Fui desperta da minha infância por um grito. Era uma das meninas além do muro que atreveu-se a encerrar a gozação dos amigos e anunciou a façanha a ser realizada:
– Eu vou pular! Eeeeeeeeeeeu vou pular!
O silêncio de todos foi completo. Mas o tempo de mudez foi muito curto comparado à longa comemoração que o substituiu. Com toda a garganta, por umas três vezes consecutivas, a saltadora aventureira gritou: Era um berro potente, sonoro, lindo! E muito enfático no primeiro pronome pessoal
Do lado de cá do muro, entrei num riso festivo e tive de sentar para conter minha vontade de espiar por cima do muro. A forma como ela prolongava aquele “eu-menina” era provocativamente doce e forte.
Ouvi outra voz infantil anunciar que também iria tentar o salto. Havia um timbre delicioso. E a primeira, vitoriosa, incentivava a segunda desafiante àquele salto não autorizado para meninas, segundo os meninos.
– Vem, balança o braço, assim oh (nesse momento imaginei o ritmo do balanço quando a gente movimenta o corpo como se fosse voar, vocês sabem, certo?). Balança bem forte, pra trás e pra frente. E é só pular!
Entre a hesitação da segunda e o otimismo da primeira, ouço a frase que diz tanto sobre um mundo que dita tantas regras e proibições para nós, meninas:
– Vem, você é macha!
Segundos depois, aquele coro de duas garotas com muita adrenalina no corpo tocou o meu rosto que se moveu num sorriso escancarado:
Eu gargalhava com elas mesmo sem que elas soubessem.
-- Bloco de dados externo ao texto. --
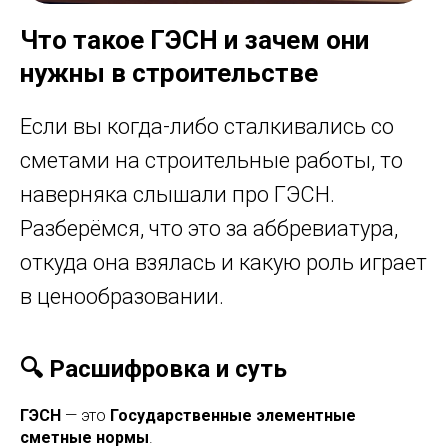
Что такое ГЭСН и зачем они
нужны в строительстве
Если вы когда-либо сталкивались со
сметами на строительные работы, то
наверняка слышали про ГЭСН.
Разберёмся, что это за аббревиатура,
откуда она взялась и какую роль играет
в ценообразовании.
🔍 Расшифровка и суть
ГЭСН
— это
Государственные элементные
сметные нормы
.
Não dava para exigir de suas meninas que elas utilizassem outra expressão que não “macha”.
Nós éramos duas meninas e uma mulher comemorando a derrubada de um barreira que parecia tão simples, mas que naquele momento poderia desencadear tanta potência e segurança dentro delas.
Fiquei doida de vontade de pular o muro da minha casa e de ir até lá, olhar na cara daquelas duas e dizer que esse negócio de “macha” tem outros nomes. Que elas podiam responder “porque sim”, “porque não”, “porque eu quero”, ou “não sou obrigada a nada”! Lembrei de como foi desafiador crescer no meio de sete meninos, e que “menina, tenhas modos!” é a merda de mais um jargão opressor.
Mas, naquele fim de tarde, eram elas que tinham algo para me dizer.